━━ Extracted entries ━━

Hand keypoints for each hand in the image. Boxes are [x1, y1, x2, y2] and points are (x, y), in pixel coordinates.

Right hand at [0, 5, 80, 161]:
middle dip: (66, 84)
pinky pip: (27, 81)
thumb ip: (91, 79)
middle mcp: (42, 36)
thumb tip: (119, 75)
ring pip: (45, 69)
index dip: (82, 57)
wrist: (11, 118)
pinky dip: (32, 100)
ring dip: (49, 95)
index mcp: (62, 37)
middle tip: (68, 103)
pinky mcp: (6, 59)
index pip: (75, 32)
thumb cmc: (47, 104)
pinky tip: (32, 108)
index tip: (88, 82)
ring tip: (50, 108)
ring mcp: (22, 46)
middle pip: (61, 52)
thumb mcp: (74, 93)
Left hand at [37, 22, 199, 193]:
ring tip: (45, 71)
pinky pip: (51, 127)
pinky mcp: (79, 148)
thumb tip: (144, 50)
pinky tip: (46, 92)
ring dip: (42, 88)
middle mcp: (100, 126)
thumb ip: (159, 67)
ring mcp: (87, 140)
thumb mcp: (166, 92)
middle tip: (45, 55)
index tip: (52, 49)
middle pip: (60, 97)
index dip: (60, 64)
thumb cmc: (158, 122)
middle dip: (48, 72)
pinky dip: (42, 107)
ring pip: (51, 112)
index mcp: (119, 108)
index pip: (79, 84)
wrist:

━━━

Task prompt –
From the entries, report each line that includes the word "ring".

Output of the task –
ring pip: (45, 69)
ring dip: (49, 95)
ring tip: (50, 108)
ring mcp: (22, 46)
ring tip: (45, 71)
ring dip: (42, 88)
ring mcp: (87, 140)
ring pip: (51, 112)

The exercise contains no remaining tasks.